- [EXERCISE]:
Copy out, word for word, the stretch of the entries from the line containing "For Stripe Dashboard access, select" through the end of the entries.

- [Dataset entries]:

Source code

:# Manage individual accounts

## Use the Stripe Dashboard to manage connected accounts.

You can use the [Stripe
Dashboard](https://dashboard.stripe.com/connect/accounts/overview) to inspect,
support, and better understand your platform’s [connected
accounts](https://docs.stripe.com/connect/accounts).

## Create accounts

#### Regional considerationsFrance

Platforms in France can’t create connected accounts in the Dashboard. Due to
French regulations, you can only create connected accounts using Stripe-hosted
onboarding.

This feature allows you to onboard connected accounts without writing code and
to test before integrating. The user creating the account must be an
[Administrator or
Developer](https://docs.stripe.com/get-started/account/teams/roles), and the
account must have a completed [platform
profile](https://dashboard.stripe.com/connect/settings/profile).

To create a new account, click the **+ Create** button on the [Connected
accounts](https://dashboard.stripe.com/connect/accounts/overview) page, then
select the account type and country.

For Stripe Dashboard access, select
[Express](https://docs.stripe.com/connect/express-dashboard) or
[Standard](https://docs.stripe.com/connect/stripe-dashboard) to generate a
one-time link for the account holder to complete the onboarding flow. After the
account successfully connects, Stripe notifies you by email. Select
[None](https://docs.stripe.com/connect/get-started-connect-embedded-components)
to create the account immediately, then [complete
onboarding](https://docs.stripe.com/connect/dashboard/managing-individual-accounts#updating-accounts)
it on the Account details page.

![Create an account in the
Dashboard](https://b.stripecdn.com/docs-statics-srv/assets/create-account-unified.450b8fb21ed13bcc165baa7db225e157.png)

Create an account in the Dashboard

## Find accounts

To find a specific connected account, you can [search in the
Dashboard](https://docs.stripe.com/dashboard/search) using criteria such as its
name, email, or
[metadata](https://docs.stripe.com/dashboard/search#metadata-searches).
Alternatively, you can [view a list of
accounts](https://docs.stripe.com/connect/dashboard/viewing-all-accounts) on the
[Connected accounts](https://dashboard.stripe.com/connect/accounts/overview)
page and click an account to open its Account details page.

- [EXPECTED ANSWER]:
For Stripe Dashboard access, select
[Express](https://docs.stripe.com/connect/express-dashboard) or
[Standard](https://docs.stripe.com/connect/stripe-dashboard) to generate a
one-time link for the account holder to complete the onboarding flow. After the
account successfully connects, Stripe notifies you by email. Select
[None](https://docs.stripe.com/connect/get-started-connect-embedded-components)
to create the account immediately, then [complete
onboarding](https://docs.stripe.com/connect/dashboard/managing-individual-accounts#updating-accounts)
it on the Account details page.

![Create an account in the
Dashboard](https://b.stripecdn.com/docs-statics-srv/assets/create-account-unified.450b8fb21ed13bcc165baa7db225e157.png)

Create an account in the Dashboard

## Find accounts

To find a specific connected account, you can [search in the
Dashboard](https://docs.stripe.com/dashboard/search) using criteria such as its
name, email, or
[metadata](https://docs.stripe.com/dashboard/search#metadata-searches).
Alternatively, you can [view a list of
accounts](https://docs.stripe.com/connect/dashboard/viewing-all-accounts) on the
[Connected accounts](https://dashboard.stripe.com/connect/accounts/overview)
page and click an account to open its Account details page.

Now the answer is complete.